> **WORK TASK**:
Retype all of the data below without changing a character, and leave out the pictures.

> **DATA IN THIS EXERCISE**:

--------------------------------------------------

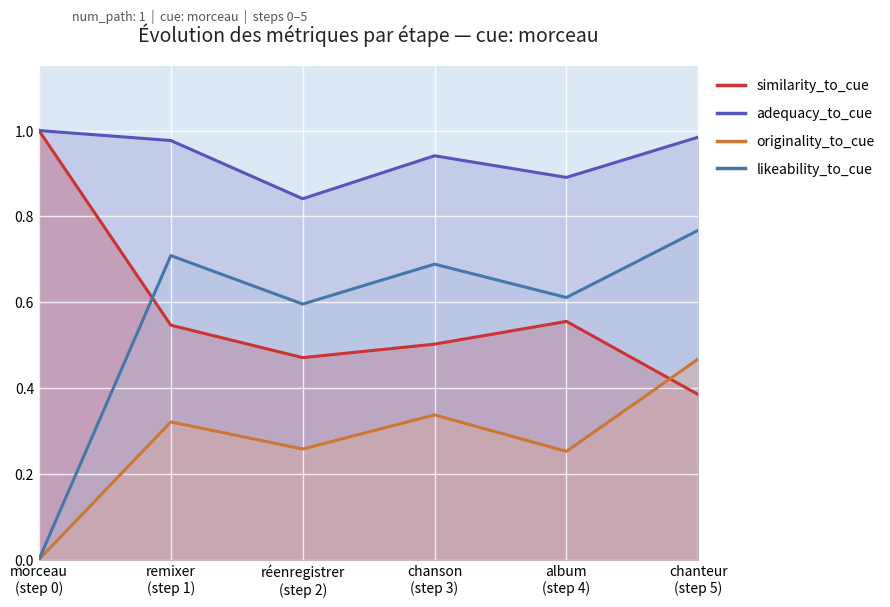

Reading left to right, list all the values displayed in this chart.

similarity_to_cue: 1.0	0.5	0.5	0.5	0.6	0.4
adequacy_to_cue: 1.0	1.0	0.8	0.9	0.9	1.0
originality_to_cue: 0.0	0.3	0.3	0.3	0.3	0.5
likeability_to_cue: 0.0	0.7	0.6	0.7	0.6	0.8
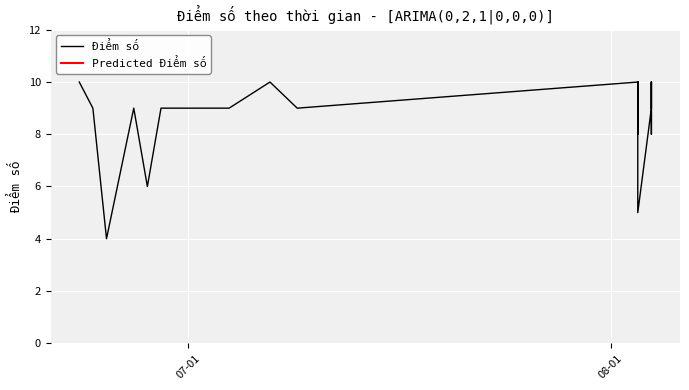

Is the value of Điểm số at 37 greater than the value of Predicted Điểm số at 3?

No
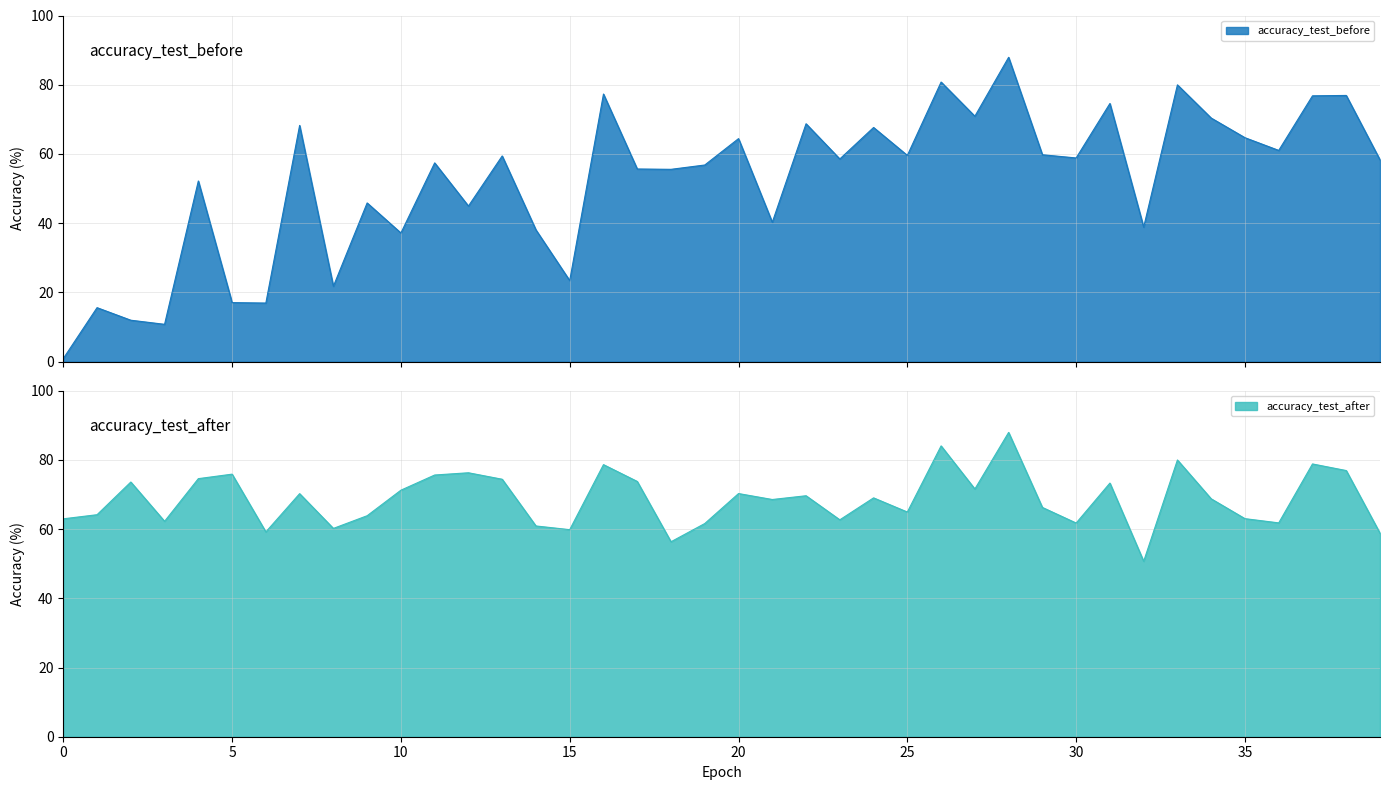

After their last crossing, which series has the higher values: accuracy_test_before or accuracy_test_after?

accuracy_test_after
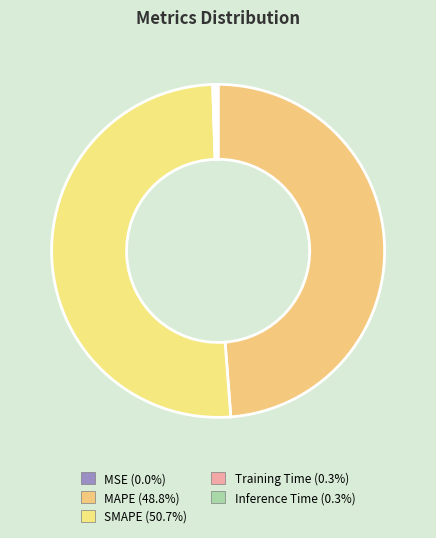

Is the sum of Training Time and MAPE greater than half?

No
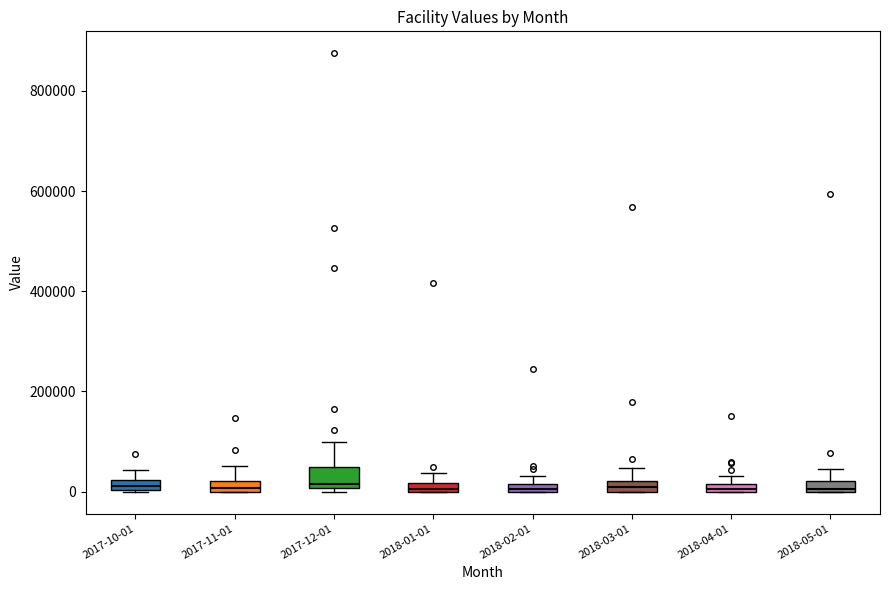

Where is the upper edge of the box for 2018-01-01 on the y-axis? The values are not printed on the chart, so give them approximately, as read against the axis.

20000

--------------------------------------------------

> **ANSWER TO THIS EXERCISE**:
Reading left to right, list all the values displayed in this chart.

similarity_to_cue: 1.0	0.5	0.5	0.5	0.6	0.4
adequacy_to_cue: 1.0	1.0	0.8	0.9	0.9	1.0
originality_to_cue: 0.0	0.3	0.3	0.3	0.3	0.5
likeability_to_cue: 0.0	0.7	0.6	0.7	0.6	0.8

Is the value of Điểm số at 37 greater than the value of Predicted Điểm số at 3?

No

After their last crossing, which series has the higher values: accuracy_test_before or accuracy_test_after?

accuracy_test_after

Is the sum of Training Time and MAPE greater than half?

No

Where is the upper edge of the box for 2018-01-01 on the y-axis? The values are not printed on the chart, so give them approximately, as read against the axis.

20000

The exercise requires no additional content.